#### [Required actions]
• a. Output the passage of the Polish language discussion from "It's not a full" to "sentence, like here.", copied word for word.
• b. In the Polish language discussion, what does the phrase "po polsku" mean?

#### [Text segment]

• • • • • • •

Why it can't be translated to "She speaks Polish"? I'm Brazillian and we don't use articles + substantives where you can just use a pronoun....

(Kidding.... I know Ona is the word for She... but I still hate the fact my brain is programmed to always use pronouns anywhere it can be used. ;--;)

Anywayz... what the hell is "Po"?


Word po means literally "after" but has also lots of other meanings like english "on" or "for"


So is mówi or po speak?


"mówi" = "speaks". "po" is a part of the "po polsku" phrase which means "in Polish".


Knows Polish = zna język polski Speak Polish = mówi po polsku


"The woman speaking polish" is incorrect?


It's not a full sentence, it's just a noun phrase.


what is the difference between "kobieta" and "kobietą"???


"kobieta" is the basic, Nominative form, used mostly for the subject of the sentence, like here.

• • • • • • •

#### [Raw data]
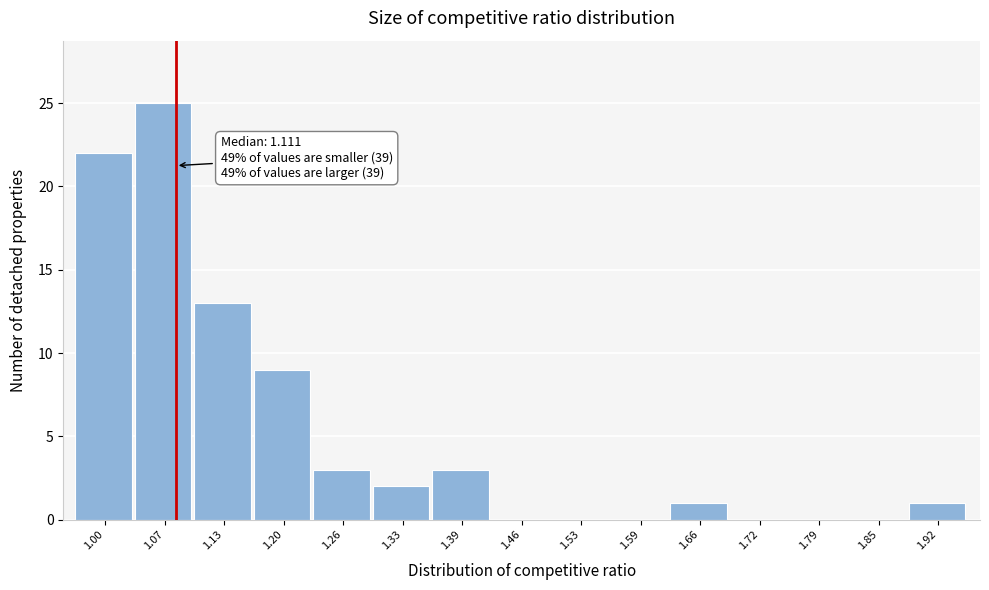

Reading left to right, what are all the values shown in this chart?

1.00=22	1.07=25	1.13=13	1.20=9	1.26=3	1.33=2	1.39=3	1.46=0	1.53=0	1.59=0	1.66=1	1.72=0	1.79=0	1.85=0	1.92=1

• • • • • • •

#### [Task responses]
• a.
It's not a full sentence, it's just a noun phrase.


what is the difference between "kobieta" and "kobietą"???


"kobieta" is the basic, Nominative form, used mostly for the subject of the sentence, like here.

• b. It means "in Polish."